А на Главной Площади меня уже поджидает толпа разъяренных жителей Дистрикта-12. По лицам собравшихся мужчин и женщин я вижу, что один шаг отделяет их от того, чтобы наброситься на меня. Со всех сторон доносятся пронзительные, полные ненависти крики:
— Лгунья!
„Можно подумать, вы всегда говорите правду“, — думаю я, приближаясь к Площади.
— Лицемерка!
„Каждый из нас“.
— Неблагодарная дрянь!
«А за что я должна сказать „спасибо“ вам? За то, что никто из старших не вступился, когда пятнадцатилетнюю девочку выбрали для участия в Голодных Играх?»
— Преступница!
„Я всего лишь хотела выжить“.
— Капитолийка!
„Знаете, моя ненависть к столице Панема куда сильнее вашей“.
— Твое место — на виселице!
„А где ваше?“
— Казнить ее!
„Это скорее выход из западни, в которую меня загнали, чем наказание“.
— За что ты убила моего сына?!
„За что он хотел убить меня?“.
— Что он тебе сделал?
„А я ему и его друзьям?“
— Отправляйся в ад!
„Я уже там, разве не видите?“
— Демон!
„Да-да, прямиком из преисподней“.
— Чудовище!
„Всего лишь его хозяйка“.
Собравшиеся мешают нам пройти.

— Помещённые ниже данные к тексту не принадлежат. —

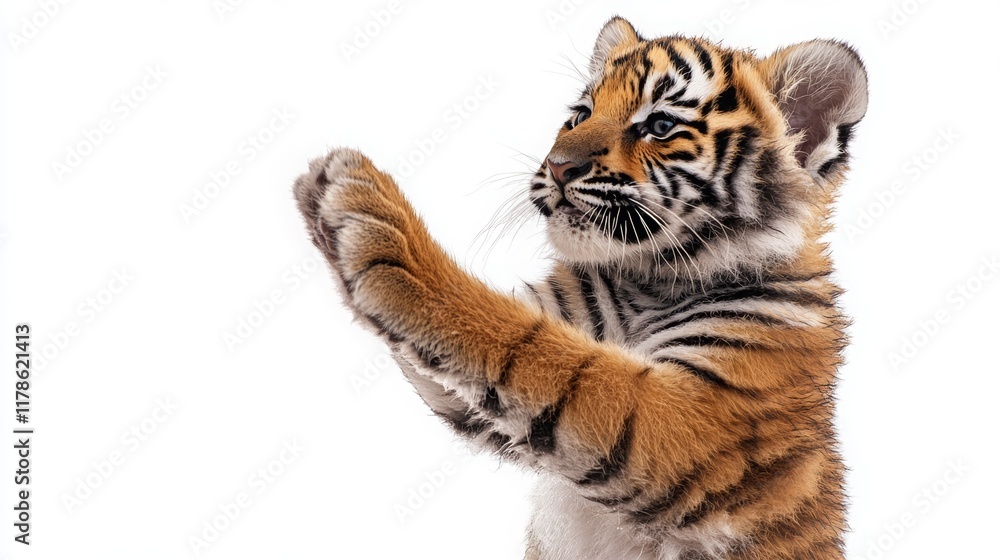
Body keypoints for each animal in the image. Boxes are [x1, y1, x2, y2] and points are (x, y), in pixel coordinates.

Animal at [292, 16, 867, 560]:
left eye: (660, 125)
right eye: (579, 114)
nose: (558, 165)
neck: (649, 280)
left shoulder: (691, 414)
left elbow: (528, 345)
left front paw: (371, 217)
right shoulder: (534, 360)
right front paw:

Тогда Хеймитч закрывает подопечную собственным телом и начинает продираться сквозь толпу. За это ментор тоже удостаивается порции оскорблений, но не реагирует на них, в отличие от меня. Вышедшие вслед за нами миротворцы делают вид, что наводят порядок и разгоняют жителей по домам, но это, конечно, ничуть не помогает. Пока мы медленно движемся в сторону Деревни, я замечаю, что многие взрослые взяли с собой детей. Теперь они смотрят на родителей и повторяют за ними ругательства в наш адрес. Кто-то подбирает в земли небольшие камни и бросает мне в спину. Один попадает в цель. Я останавливаюсь, оборачиваюсь и обвожу мутным взглядом Площадь и собравшихся людей. Вижу в окне Дома Правосудия мэра, который не решается подвергнуть собственную жизнь опасности и выйти, чтобы успокоить народ. Хеймитч кричит, что надо идти, но я не реагирую, лишь продолжаю стоять на месте, слегка покачиваясь, и смотреть на разгневанную толпу. Сердце начинает ныть, а голову словно стягивает железный обруч. Я не чувствую ничего — ни паники, ни ужаса, ни страха, ни даже злости или обиды. Только все то же отвращение, тупое безразличие ко всему происходящему и глухая, тянущая боль где-то внутри. Наконец, ментор подходит, хватает меня за руку, с силой прижимает к себе и ведет прочь из Дистрикта. Нет сил сопротивляться; я покорно иду за наставником. Мы возвращаемся в Деревню. Самые изощренные ругательства и мелкие острые камешки продолжают лететь нам вслед еще очень долго, но я больше не обращаю на них внимания.